WHAT THE EXERCISE ASKS =
Without the pictures, set down the records below word for word.

*** Opening RECORDS FOR THIS EXERCISE ***

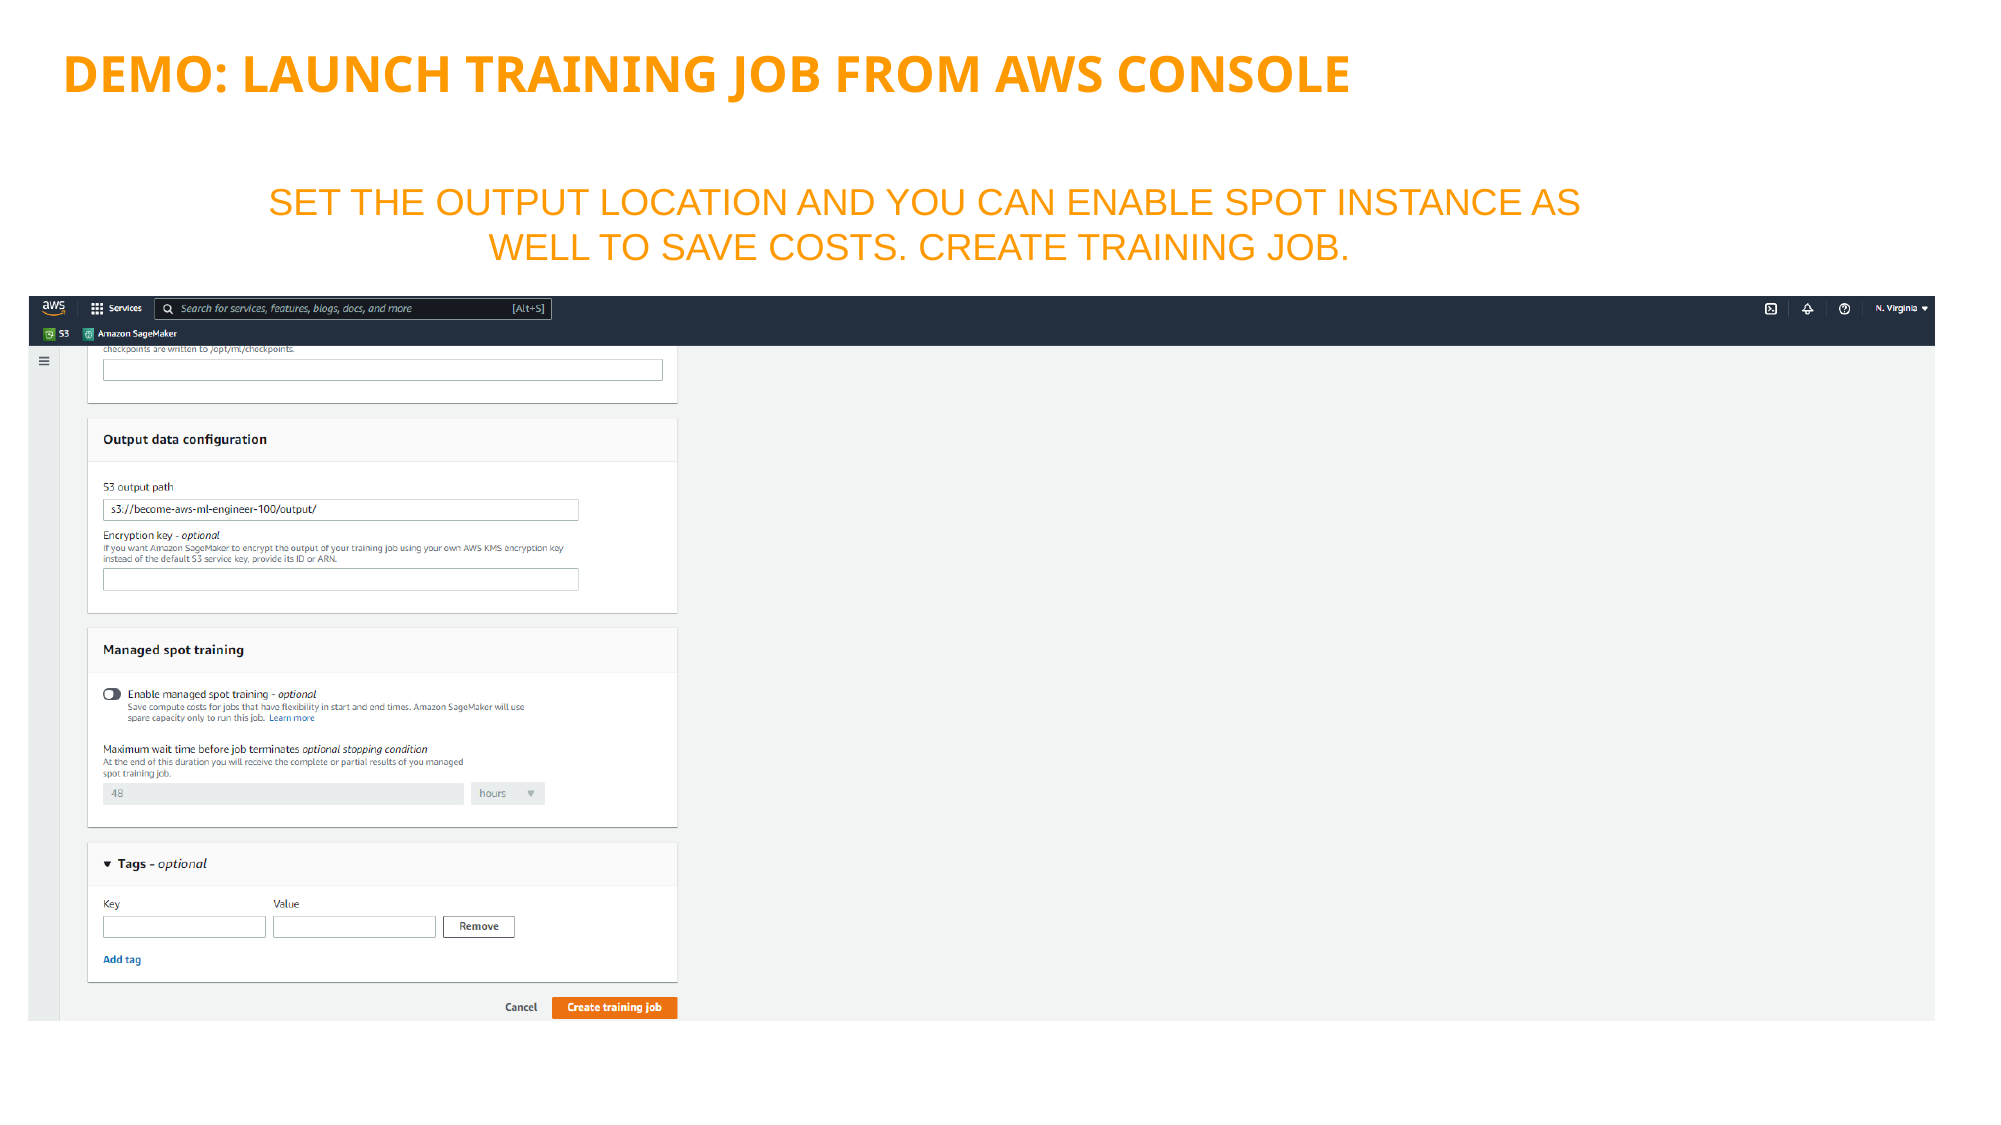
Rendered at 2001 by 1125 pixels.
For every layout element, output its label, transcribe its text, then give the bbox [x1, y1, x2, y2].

text_box DEMO: LAUNCH TRAINING JOB FROM AWS CONSOLE [55, 34, 1668, 110]
picture [28, 296, 1935, 1021]
text_box SET THE OUTPUT LOCATION AND YOU CAN ENABLE SPOT INSTANCE AS WELL TO SAVE COSTS. CREATE TRAINING JOB. [229, 171, 1621, 276]
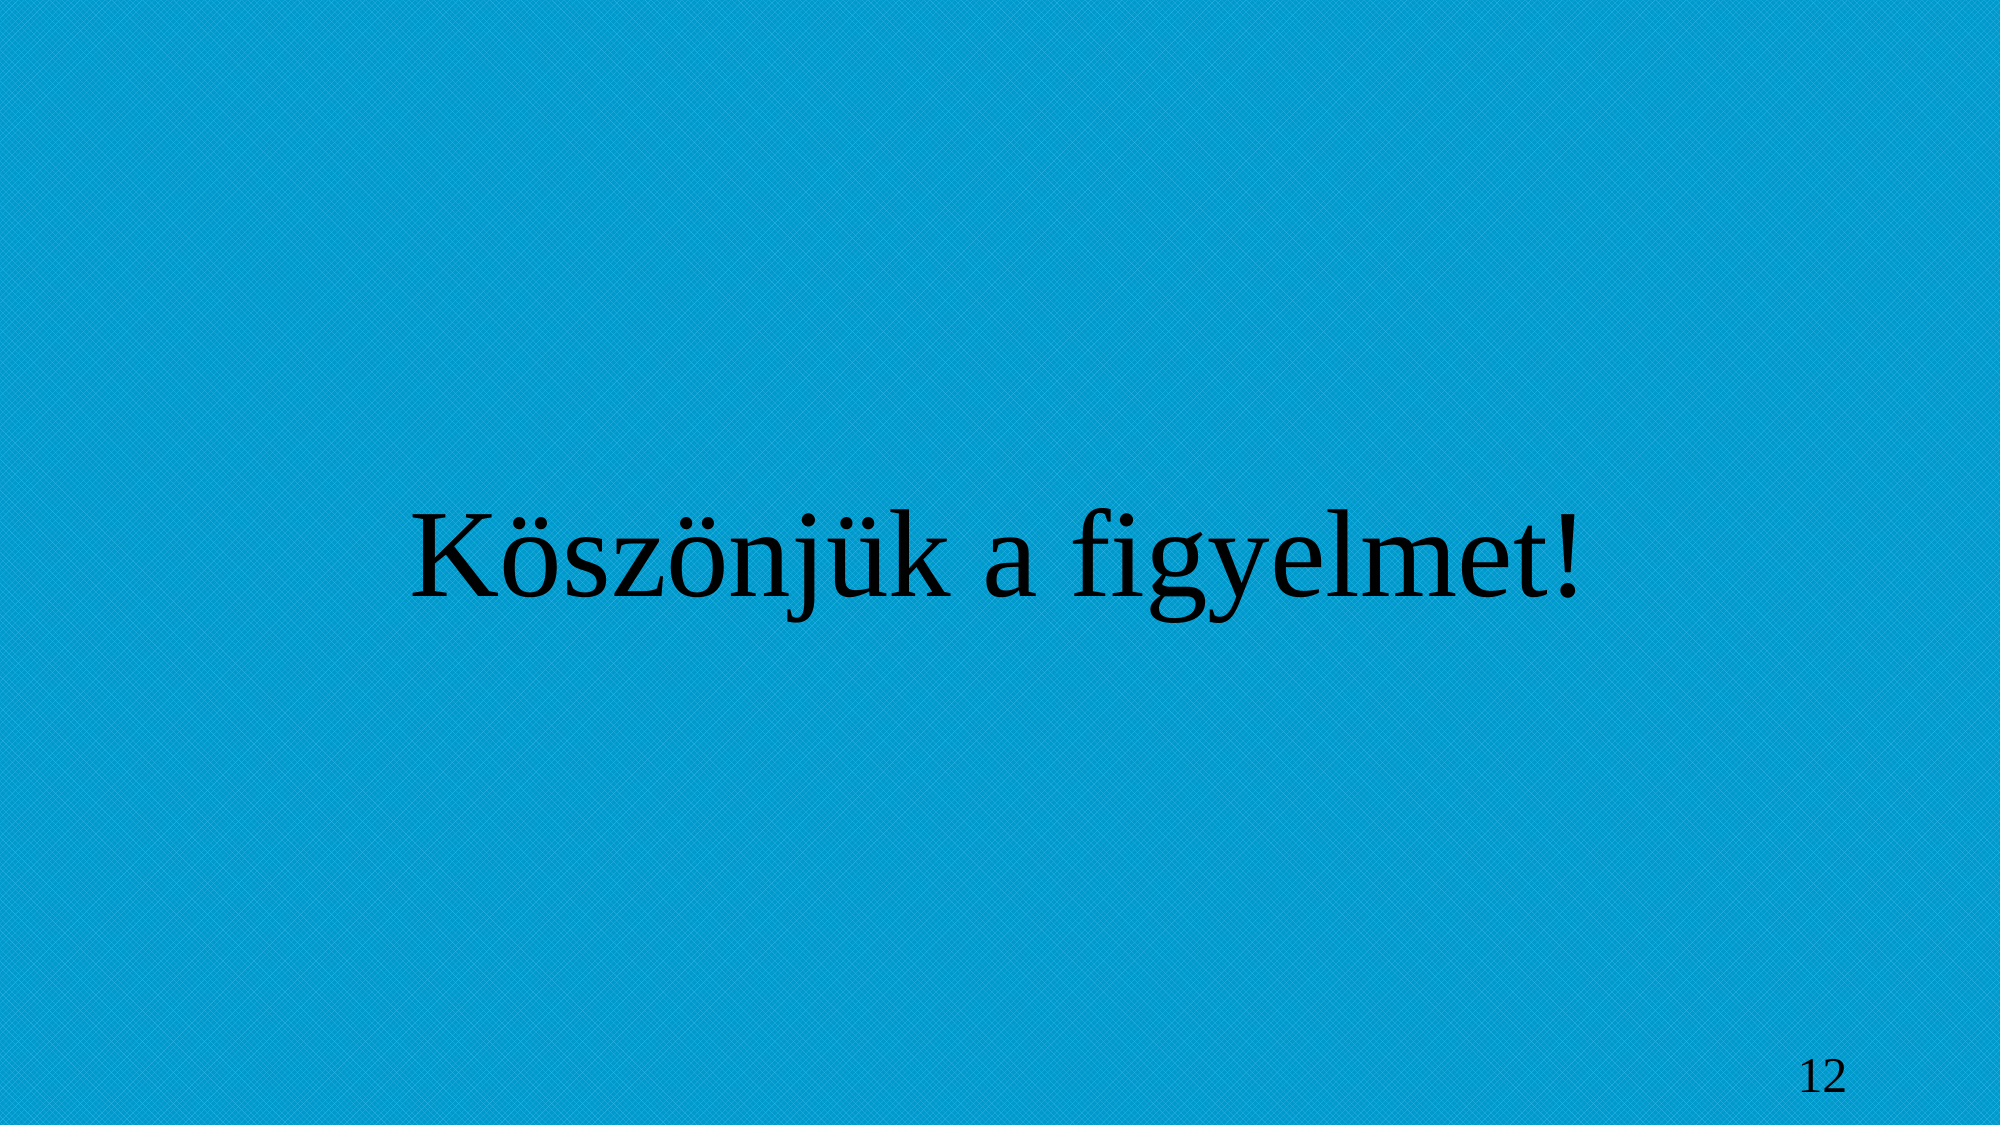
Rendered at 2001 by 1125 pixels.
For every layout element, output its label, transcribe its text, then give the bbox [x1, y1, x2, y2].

slide_number 12 [1412, 1042, 1863, 1103]
title Köszönjük a figyelmet! [137, 429, 1863, 632]
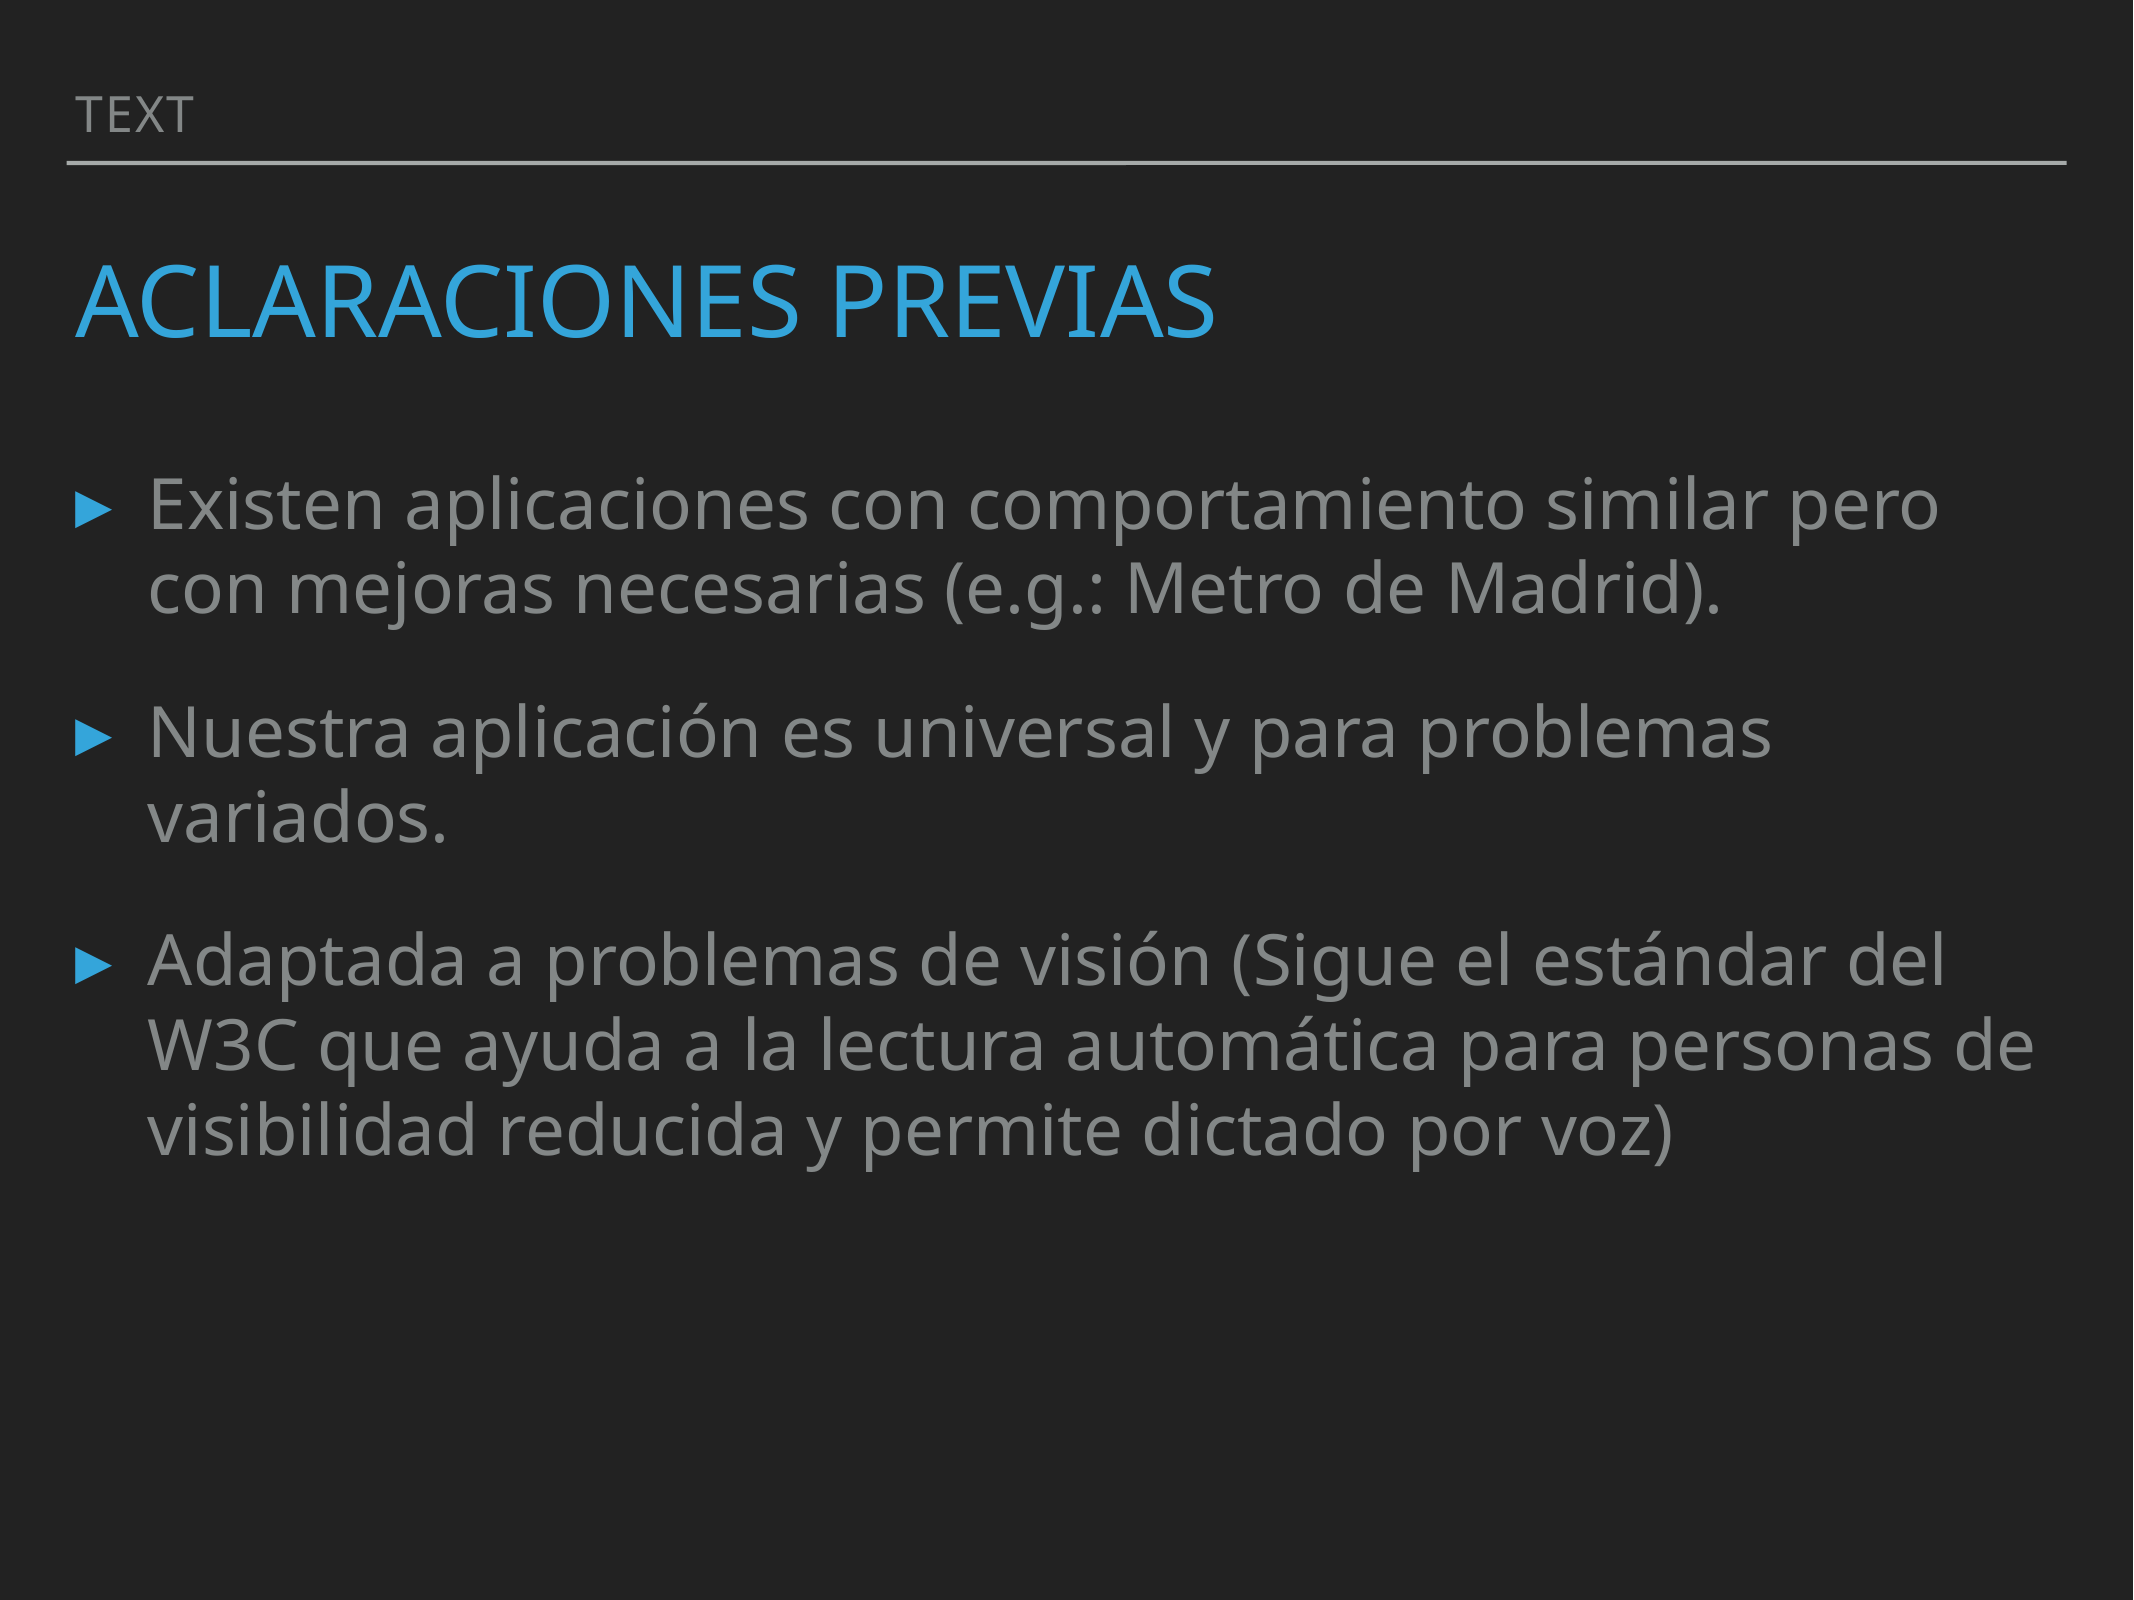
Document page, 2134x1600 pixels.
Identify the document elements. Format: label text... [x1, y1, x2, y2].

*** Closing RECORDS FOR THIS EXERCISE ***

TASK RESPONSE =
Rendered at 2001 by 1125 pixels.
For every layout element, output its label, transcribe its text, then give the bbox [x1, y1, x2, y2].

text_box DEMO: LAUNCH TRAINING JOB FROM AWS CONSOLE [55, 34, 1668, 110]
picture [28, 296, 1935, 1021]
text_box SET THE OUTPUT LOCATION AND YOU CAN ENABLE SPOT INSTANCE AS WELL TO SAVE COSTS. CREATE TRAINING JOB. [229, 171, 1621, 276]
Rendered at 2001 by 1125 pixels.
For every layout element, output its label, transcribe its text, then give the bbox [x1, y1, x2, y2].

slide_number 12 [1412, 1042, 1863, 1103]
title Köszönjük a figyelmet! [137, 429, 1863, 632]
Document page, 2134x1600 pixels.
Identify the document elements. Format: label text... [x1, y1, x2, y2].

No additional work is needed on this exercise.